I felt something, some part that was easier to grasp, maybe a few small sections of thread close to each other. What were those? No, it was a distraction. Those weren't in the right direction, weren't where I was looking. Earthward. Come on. I still couldn't actually use divination on Earth, not yet, because this was too different; whatever was overlapping my lutore, if anything, wasn't really the planar membrane. It was something else, maybe, that tether between the planes and the planar antipodes, but I couldn't use that.

I didn't need to.

I'd recovered my memories once, while building out my memory palace. I'd moved them here from my physical brain, but more than that I'd pulled them from the past to make sure they were as accurate as possible - there were limits without divination, since my brain simply didn't process things I wasn't paying attention to, but they were more accurate than most people's memories for sure. It had been easy, for the most part. This... this was harder, but it wasn't a big difference. I just needed to reach... right... here.

The divination room collapsed, dropping me into a hotel hallway that was shaking and cracking. Doors flew open, slid down the walls like liquid, divided like cells under a microscope. I felt the warmth draining out of me, and knew that this was taking way more mana than I had expected - I spared a thought to boot Katrin out and make my body croak the word 'mana' and sure enough an instant later she was dumping everything she had into me. The world stabilized, finally, and everything was still.

I walked over to a door and opened it, and there I was in Bill's kitchen stirring a pot of mac and cheese. I... still didn't remember this, not really, but the image was crisp. Small details changed if I looked away and back, but it felt as solid as any of my other memories for sure.

"The trick," I was saying, "is to steal the cheese powder from the boxes at the store. I know, I know, 'Calliope, stealing is wrong and I'm a mandated reporter so if you keep telling me these things I'll need to take you back to the police station where I found you."

"Not what 'mandated reporter' means," he sighed, "and I'm not taking you back."

"But the point is," I said, "they're small and easy to steal and then you can buy the cheap macaroni noodles by themselves and save a lot of money. And it also means you can do double cheese."

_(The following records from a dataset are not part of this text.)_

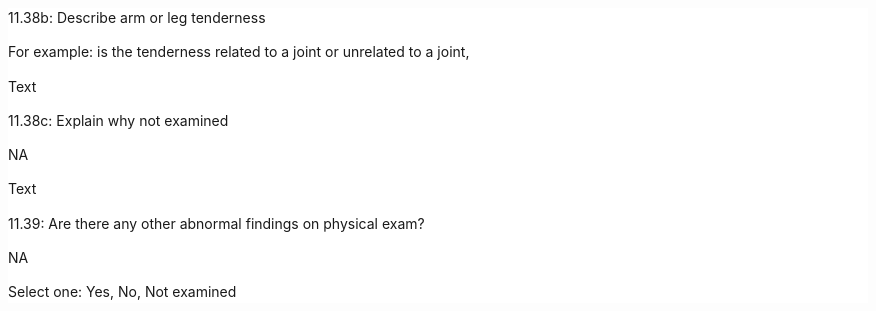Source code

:<tr>

<td style="text-align:left;">

11.38b: Describe arm or leg tenderness

</td>

<td style="text-align:left;">

For example: is the tenderness related to a joint or unrelated to a
joint,

</td>

<td style="text-align:left;">

Text

</td>

</tr>

<tr>

<td style="text-align:left;">

11.38c: Explain why not examined

</td>

<td style="text-align:left;">

NA

</td>

<td style="text-align:left;">

Text

</td>

</tr>

<tr>

<td style="text-align:left;">

11.39: Are there any other abnormal findings on physical exam?

</td>

<td style="text-align:left;">

NA

</td>

<td style="text-align:left;">

Select one: Yes, No, Not examined

</td>
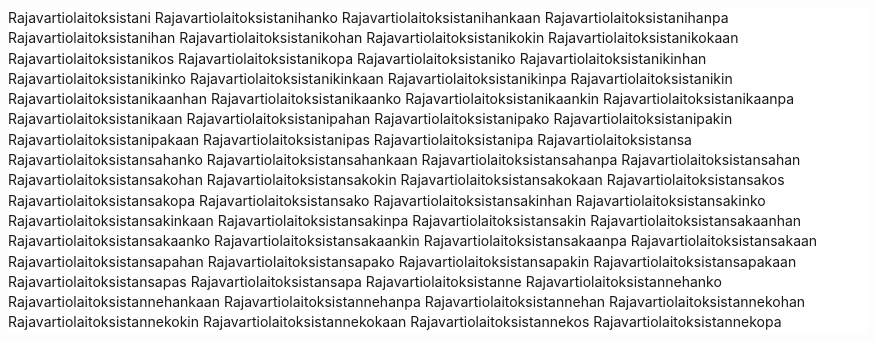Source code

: Rajavartiolaitoksistani
Rajavartiolaitoksistanihanko
Rajavartiolaitoksistanihankaan
Rajavartiolaitoksistanihanpa
Rajavartiolaitoksistanihan
Rajavartiolaitoksistanikohan
Rajavartiolaitoksistanikokin
Rajavartiolaitoksistanikokaan
Rajavartiolaitoksistanikos
Rajavartiolaitoksistanikopa
Rajavartiolaitoksistaniko
Rajavartiolaitoksistanikinhan
Rajavartiolaitoksistanikinko
Rajavartiolaitoksistanikinkaan
Rajavartiolaitoksistanikinpa
Rajavartiolaitoksistanikin
Rajavartiolaitoksistanikaanhan
Rajavartiolaitoksistanikaanko
Rajavartiolaitoksistanikaankin
Rajavartiolaitoksistanikaanpa
Rajavartiolaitoksistanikaan
Rajavartiolaitoksistanipahan
Rajavartiolaitoksistanipako
Rajavartiolaitoksistanipakin
Rajavartiolaitoksistanipakaan
Rajavartiolaitoksistanipas
Rajavartiolaitoksistanipa
Rajavartiolaitoksistansa
Rajavartiolaitoksistansahanko
Rajavartiolaitoksistansahankaan
Rajavartiolaitoksistansahanpa
Rajavartiolaitoksistansahan
Rajavartiolaitoksistansakohan
Rajavartiolaitoksistansakokin
Rajavartiolaitoksistansakokaan
Rajavartiolaitoksistansakos
Rajavartiolaitoksistansakopa
Rajavartiolaitoksistansako
Rajavartiolaitoksistansakinhan
Rajavartiolaitoksistansakinko
Rajavartiolaitoksistansakinkaan
Rajavartiolaitoksistansakinpa
Rajavartiolaitoksistansakin
Rajavartiolaitoksistansakaanhan
Rajavartiolaitoksistansakaanko
Rajavartiolaitoksistansakaankin
Rajavartiolaitoksistansakaanpa
Rajavartiolaitoksistansakaan
Rajavartiolaitoksistansapahan
Rajavartiolaitoksistansapako
Rajavartiolaitoksistansapakin
Rajavartiolaitoksistansapakaan
Rajavartiolaitoksistansapas
Rajavartiolaitoksistansapa
Rajavartiolaitoksistanne
Rajavartiolaitoksistannehanko
Rajavartiolaitoksistannehankaan
Rajavartiolaitoksistannehanpa
Rajavartiolaitoksistannehan
Rajavartiolaitoksistannekohan
Rajavartiolaitoksistannekokin
Rajavartiolaitoksistannekokaan
Rajavartiolaitoksistannekos
Rajavartiolaitoksistannekopa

"A wonderful tip for those in need," he said, and then kissed me on the top of my head.

The memory froze, color draining out of everything but me and the cheese sauce that I was still stirring with a wooden spoon. Slowly the spoon stopped, and I saw myself instead place her hand against her chest. The memory wasn't being literal, for whatever reason - obviously the whole world didn't freeze - but I felt like I understood what I was watching. The memory started to feel like it was really mine, like I wasn't just watching a play, and I could remember that strange warm spark. This had been the first time, probably ever. Just... making cheap powdered mac and cheese with Bill in his kitchen.

I closed the door, and sat down on the floor for a moment. I'd done it, I'd gotten that stolen year back, but I was only now realizing that watching it all would just mean that - in a way - I'd be losing it all over. I could see myself being happy, building a family with Bill, but I knew how this story ended - with me back in a group home, all by myself.